## PROVIDED DATA

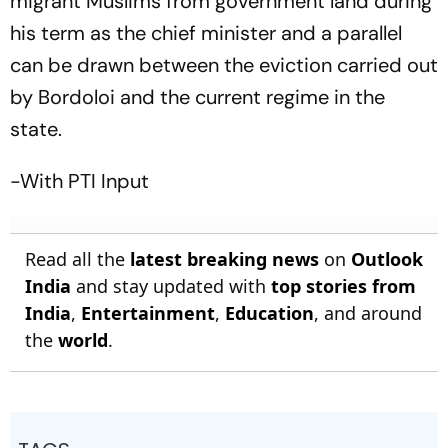
migrant Muslims from government land during
his term as the chief minister and a parallel
can be drawn between the eviction carried out
by Bordoloi and the current regime in the
state.
-With PTI Input
Read all the
latest breaking news
on
Outlook
India
and stay updated with
top stories from
India
,
Entertainment
,
Education
, and around
the
world
.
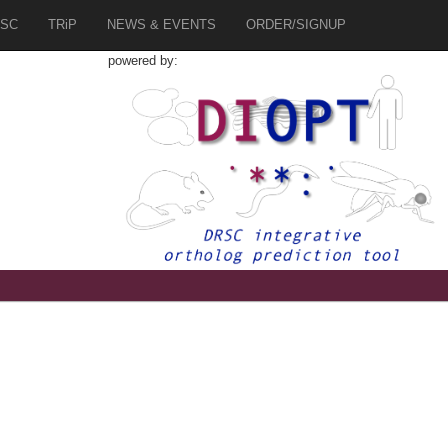
SC
TRiP
NEWS & EVENTS
ORDER/SIGNUP
powered by:
1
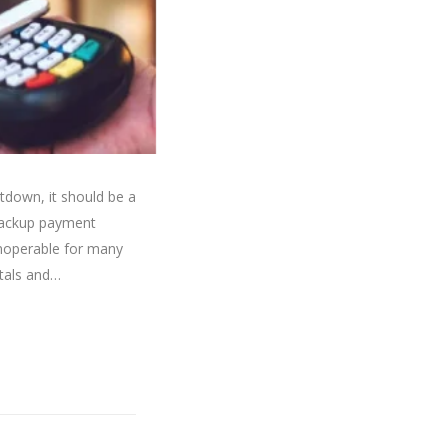
down, it should be a
backup payment
inoperable for many
itals and…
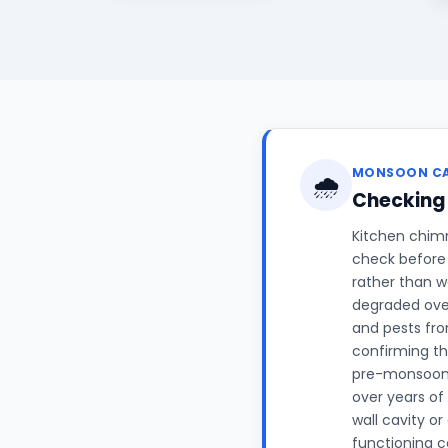
MONSOON C
🌧️
Checking
Kitchen chimn
check before 
rather than w
degraded over
and pests fro
confirming th
pre-monsoon c
over years of
wall cavity or
functioning c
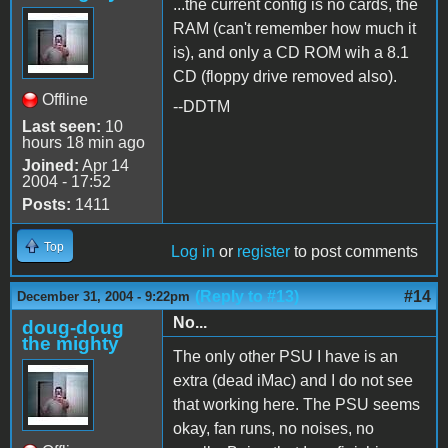
...the current config is no cards, the
RAM (can't remember how much it
is), and only a CD ROM wih a 8.1
CD (floppy drive removed also).
Offline
--DDTM
Last seen:
10
hours 18 min ago
Joined:
Apr 14
2004 - 17:52
Posts:
1411
Top
Log in
or
register
to post comments
(Reply to #13)
#14
December 31, 2004 - 9:22pm
No...
doug-doug
the mighty
The only other PSU I have is an
extra (dead iMac) and I do not see
that working here. The PSU seems
okay, fan runs, no noises, no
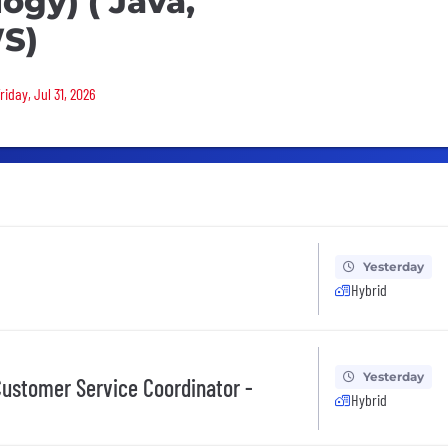
ogy) ( Java,
WS)
riday, Jul 31, 2026
Yesterday
Hybrid
Yesterday
ustomer Service Coordinator -
Hybrid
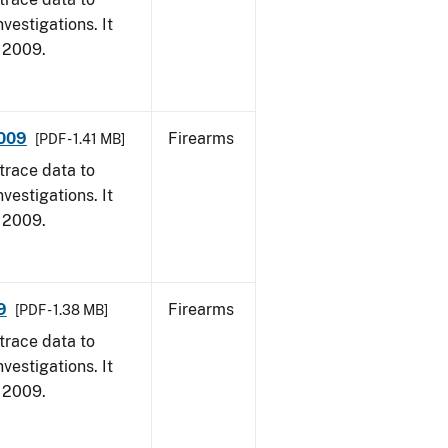
vestigations. It
, 2009.
2009
Firearms
[PDF - 1.41 MB]
trace data to
vestigations. It
, 2009.
9
Firearms
[PDF - 1.38 MB]
trace data to
vestigations. It
, 2009.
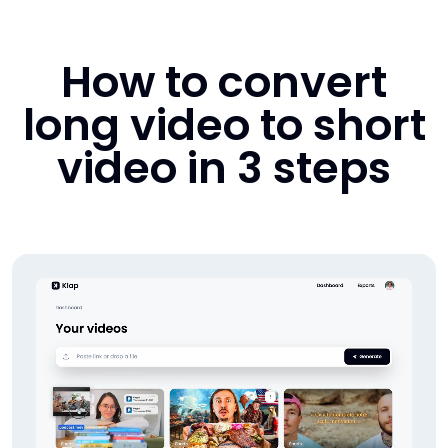
How to convert
long video to short
video in 3 steps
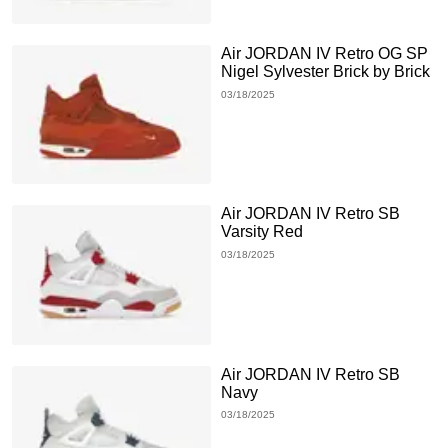
Air JORDAN IV Retro OG SP
Nigel Sylvester Brick by Brick
03/18/2025
Air JORDAN IV Retro SB
Varsity Red
03/18/2025
Air JORDAN IV Retro SB
Navy
03/18/2025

## TRY IT
Rewrite the lines from the one holding "Air JORDAN IV Retro OG SP" through the end of the items, inclusive, changing "Navy" to "Black" and leaving everything else as it is.

## THE COMPLETED TASK
Air JORDAN IV Retro OG SP
Nigel Sylvester Brick by Brick
03/18/2025
Air JORDAN IV Retro SB
Varsity Red
03/18/2025
Air JORDAN IV Retro SB
Black
03/18/2025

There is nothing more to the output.